Slot management checklist
- Set
max_slot_wal_keep_sizeon the primary. No exceptions. - Name slots descriptively:
sub_fulfillment_v1, notsub1. - Drop inactive slots immediately when decommissioning a service:
SELECT pg_drop_replication_slot('slot_name'); - Monitor
pg_stat_replicationandpg_replication_slotsin your observability stack. - Test failover. If you use physical replication for HA, logical slots do not replicate to standbys until PG17’s
sync_replication_slots.
When to move to Debezium/Kafka
This approach has clear limits. Move to a dedicated CDC pipeline when:
- You need non-PostgreSQL consumers (Elasticsearch, Redis, data lakes)
- Write throughput exceeds what a single logical decoding slot handles comfortably
- You need exactly-once delivery semantics beyond what
pg_replication_originprovides - Your subscriber count grows past the point where per-slot CPU overhead on the primary becomes measurable
What to do with this
-
Start with
CREATE PUBLICATION ... WHEREon PG15+. Define per-service publications with row filters and column lists before evaluating any external CDC tooling.

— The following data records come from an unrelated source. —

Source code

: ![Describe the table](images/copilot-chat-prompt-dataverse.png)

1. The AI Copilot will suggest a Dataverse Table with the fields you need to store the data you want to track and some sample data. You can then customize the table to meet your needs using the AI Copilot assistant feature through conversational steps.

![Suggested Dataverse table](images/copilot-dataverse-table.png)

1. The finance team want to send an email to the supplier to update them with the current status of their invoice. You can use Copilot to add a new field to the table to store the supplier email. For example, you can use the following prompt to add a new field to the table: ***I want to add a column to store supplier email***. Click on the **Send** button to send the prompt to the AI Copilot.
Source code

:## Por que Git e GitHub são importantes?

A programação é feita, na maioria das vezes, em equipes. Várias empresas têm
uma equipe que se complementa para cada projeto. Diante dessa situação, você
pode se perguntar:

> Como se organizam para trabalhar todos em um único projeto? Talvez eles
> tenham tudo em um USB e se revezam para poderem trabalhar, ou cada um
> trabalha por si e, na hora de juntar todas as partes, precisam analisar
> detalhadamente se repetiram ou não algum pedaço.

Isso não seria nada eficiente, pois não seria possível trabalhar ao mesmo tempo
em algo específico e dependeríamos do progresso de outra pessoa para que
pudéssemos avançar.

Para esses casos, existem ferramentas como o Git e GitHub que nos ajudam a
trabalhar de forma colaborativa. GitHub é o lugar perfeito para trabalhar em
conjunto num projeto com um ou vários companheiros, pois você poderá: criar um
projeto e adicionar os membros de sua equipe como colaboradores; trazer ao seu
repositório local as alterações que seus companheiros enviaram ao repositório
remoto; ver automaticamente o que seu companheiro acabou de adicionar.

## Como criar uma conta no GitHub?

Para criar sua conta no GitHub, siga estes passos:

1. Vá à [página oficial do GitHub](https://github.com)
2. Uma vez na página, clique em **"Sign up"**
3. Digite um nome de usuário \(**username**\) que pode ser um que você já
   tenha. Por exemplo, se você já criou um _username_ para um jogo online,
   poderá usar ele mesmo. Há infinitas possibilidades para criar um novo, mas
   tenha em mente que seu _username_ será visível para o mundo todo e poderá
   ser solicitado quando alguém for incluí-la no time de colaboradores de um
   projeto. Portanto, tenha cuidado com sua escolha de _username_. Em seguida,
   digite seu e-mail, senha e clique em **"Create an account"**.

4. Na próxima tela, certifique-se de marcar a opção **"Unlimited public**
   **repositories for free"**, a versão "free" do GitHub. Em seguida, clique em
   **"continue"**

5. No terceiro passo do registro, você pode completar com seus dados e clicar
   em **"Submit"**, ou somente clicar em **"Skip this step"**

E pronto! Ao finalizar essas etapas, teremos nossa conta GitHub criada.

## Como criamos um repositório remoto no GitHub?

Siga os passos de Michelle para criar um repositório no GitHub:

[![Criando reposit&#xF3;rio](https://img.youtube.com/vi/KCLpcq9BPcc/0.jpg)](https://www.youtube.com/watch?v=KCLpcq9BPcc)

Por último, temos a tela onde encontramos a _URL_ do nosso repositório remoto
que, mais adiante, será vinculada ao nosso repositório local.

You probably already have the infrastructure. -
Treat
max_slot_wal_keep_sizeas non-negotiable. Set it on day one and alert on retained WAL size. An unmonitored replication slot is a disk-full outage waiting to happen. -
Design your publications around domain boundaries so that when you eventually need Debezium, the table-to-service mapping already exists. Your publication definitions become your CDC connector config blueprint.